Ancak iktidar kadına yönelik şiddetle
samimi ve etkin bir mücadele yerine, tam tersine kadınların yaşam ve
özgürlüklerinin güvencesi olan İstanbul Sözleşmesi’nden imzayı çekerek kadınları
daha da korumasız bırakmıştır. Bu nedenle, öncelikle iktidarı İstanbul
Sözleşmesi’ne tekrar imza vermeye; Danıştay’ı yaşam hakkından yana bir
tutum alarak, hukuka aykırı bir şekilde
İstanbul Sözleşmesi’nden imzanın çekilmesine ilişkin işlemin iptali için açılan
davaları kabul etme yönünde karar almaya çağırıyoruz.
Kadın kazanımlarının kaybına yol açacak her türlü söylem ve yasal
düzenlemenin kadınların yaşam haklarına saldırı
oluşturduğu açıktır. Nitekim İstanbul Sözleşmesi’nden imzanın çekilmesi, 6284 sayılı
Yasa’nın etkin uygulanmaması ve nafakanın tartışılmaya açılmasının; kadının
özgür bir birey olduğunu kabul etmeyen zihniyete cesaret verdiği ve bunun
sonucunda kadına yönelik şiddet ve cinayetlerin artmasına yol açtığı aşikardır.
Bu nedenle bir kez daha Medeni Kanun’a ve 6284 sayılı Yasa’ya dokunulmamasının,
yasaların etkin bir şekilde uygulanmasının ve toplumsal cinsiyet eşitsizliğini
ortadan kaldıracak politikaların acilen oluşturulmasının önemini vurguluyoruz.
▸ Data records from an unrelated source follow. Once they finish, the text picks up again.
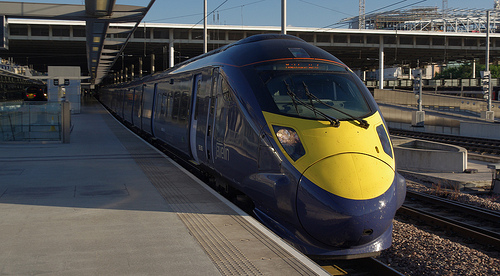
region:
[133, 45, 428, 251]
a bullet train at a station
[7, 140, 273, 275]
an empty train platform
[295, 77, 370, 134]
windshield wipers on a bullet train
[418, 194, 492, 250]
train tracks and rails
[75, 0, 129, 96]
overhead awning of a train platform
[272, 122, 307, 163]
headlight on a bullet train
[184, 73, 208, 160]
door on the side of a train car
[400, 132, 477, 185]
cement pillar in the ground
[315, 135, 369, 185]
yellow painted nose of a train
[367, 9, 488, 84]
structure being built in the background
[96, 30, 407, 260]
A long blue and yellow train.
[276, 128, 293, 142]
Small illuminated headlight.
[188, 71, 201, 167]
A lighter blue colored door on the side of the train.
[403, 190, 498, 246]
Brown tracks beside the train.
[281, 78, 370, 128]
Two sets of windshield wipers on the front of the train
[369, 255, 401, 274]
Brown track rail in front of the train.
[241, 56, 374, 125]
Large glass windshield on the front of a train.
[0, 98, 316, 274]
A large grey walkway area.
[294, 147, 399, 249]
The round part of the train that you would call the nose of the train.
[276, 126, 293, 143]
Round illuminated headlight on a train.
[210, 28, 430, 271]
The blue and yellow front of a train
“Kadının İnsan Hakları” için mücadele eden
biz avukatlar ve TÜBAKKOM olarak bir kez daha kadınların yanında mücadelemizi
sürdüreceğimizi vurguluyor, meslektaşımızı katleden zanlının en ağır cezayı
alması için yasal sürecin takipçisi olacağımızı kamuoyuyla paylaşıyoruz.